FOUNDATION Fieldbus, by contrast, allows even the control decisions to take place within the field devices, unburdening the DCS to perform higher-level tasks as necessary:
With each evolutionary step in system design, the trend has been to “push” the control algorithms further into the field, away from the central control system. FOUNDATION Fieldbus is the ultimate realization of this trend, where the field instruments themselves can do all necessary control functions.
Here, the only necessary purposes served by the DCS are:
- Initial configuration and maintenance tool for the FF instruments
- Provide operators with an interface allowing indication and adjustment of control parameters
- Record long-term “historical” data on the process being controlled
In fact, given the right FF system design, the DCS could even be disconnected from the FF network, and the FF instruments would continue to control the process as they did before!
This is not to say that all control algorithms must be executed within the field instruments in a FOUNDATION Fieldbus control system. In fact it is quite common to find FF control systems implemented with the host (DCS) performing most of the control. FOUNDATION Fieldbus permits but does not mandate that all control tasks reside “in the field”.
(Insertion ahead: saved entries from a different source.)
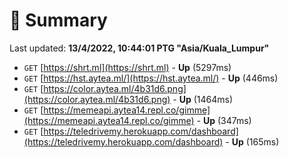 # 📖 Summary
Last updated: **13/4/2022, 10:44:01 PTG "Asia/Kuala_Lumpur"**

- `GET` [https://shrt.ml](https://shrt.ml) - **Up** (5297ms)
- `GET` [https://hst.aytea.ml/](https://hst.aytea.ml/) - **Up** (446ms)
- `GET` [https://color.aytea.ml/4b31d6.png](https://color.aytea.ml/4b31d6.png) - **Up** (1464ms)
- `GET` [https://memeapi.aytea14.repl.co/gimme](https://memeapi.aytea14.repl.co/gimme) - **Up** (347ms)
- `GET` [https://teledrivemy.herokuapp.com/dashboard](https://teledrivemy.herokuapp.com/dashboard) - **Up** (165ms)
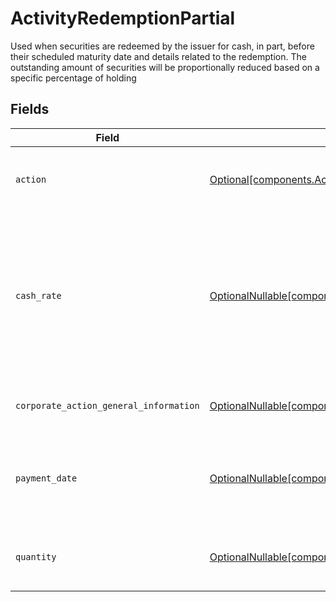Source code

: # ActivityRedemptionPartial

Used when securities are redeemed by the issuer for cash, in part, before their scheduled maturity date and details related to the redemption. The outstanding amount of securities will be proportionally reduced based on a specific percentage of holding


## Fields

| Field                                                                                                                                                                            | Type                                                                                                                                                                             | Required                                                                                                                                                                         | Description                                                                                                                                                                      | Example                                                                                                                                                                          |
| -------------------------------------------------------------------------------------------------------------------------------------------------------------------------------- | -------------------------------------------------------------------------------------------------------------------------------------------------------------------------------- | -------------------------------------------------------------------------------------------------------------------------------------------------------------------------------- | -------------------------------------------------------------------------------------------------------------------------------------------------------------------------------- | -------------------------------------------------------------------------------------------------------------------------------------------------------------------------------- |
| `action`                                                                                                                                                                         | [Optional[components.ActivityRedemptionPartialAction]](../../models/components/activityredemptionpartialaction.md)                                                               | :heavy_minus_sign:                                                                                                                                                               | Corresponds to whether the entry is incoming or outgoing                                                                                                                         | INCOMING                                                                                                                                                                         |
| `cash_rate`                                                                                                                                                                      | [OptionalNullable[components.ActivityRedemptionPartialCashRate]](../../models/components/activityredemptionpartialcashrate.md)                                                   | :heavy_minus_sign:                                                                                                                                                               | The rate (raw value, not a percentage, example: 50% will be .5 in this field) at which cash will be disbursed to the shareholder                                                 | {<br/>"value": "0.25"<br/>}                                                                                                                                                      |
| `corporate_action_general_information`                                                                                                                                           | [OptionalNullable[components.ActivityRedemptionPartialCorporateActionGeneralInformation]](../../models/components/activityredemptionpartialcorporateactiongeneralinformation.md) | :heavy_minus_sign:                                                                                                                                                               | Common fields for corporate actions                                                                                                                                              |                                                                                                                                                                                  |
| `payment_date`                                                                                                                                                                   | [OptionalNullable[components.ActivityRedemptionPartialPaymentDate]](../../models/components/activityredemptionpartialpaymentdate.md)                                             | :heavy_minus_sign:                                                                                                                                                               | The anticipated payment date at the depository                                                                                                                                   | {<br/>"day": 14,<br/>"month": 5,<br/>"year": 2024<br/>}                                                                                                                          |
| `quantity`                                                                                                                                                                       | [OptionalNullable[components.ActivityRedemptionPartialQuantity]](../../models/components/activityredemptionpartialquantity.md)                                                   | :heavy_minus_sign:                                                                                                                                                               | Corresponds to the position's trade quantity                                                                                                                                     | {<br/>"value": "100.00"<br/>}                                                                                                                                                    |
When the FF standard was being designed, two different network levels were planned: a “low speed” network for the connection of field instruments to each other to form network segments, and a “high speed” network for use as a plant-wide “backbone” for conveying large amounts of process data over longer distances.
The low-speed (field) network was designated H1, while the high-speed (plant) network was designated H2. Later in the FF standard development process, it was realized that existing Ethernet technology would address all the basic requirements of a high-speed “backbone,” and so it was decided to abandon work on the H2 standard, settling on an extension of 100 Mbps Ethernet called HSE (“High Speed Ethernet”) as the backbone FF network instead.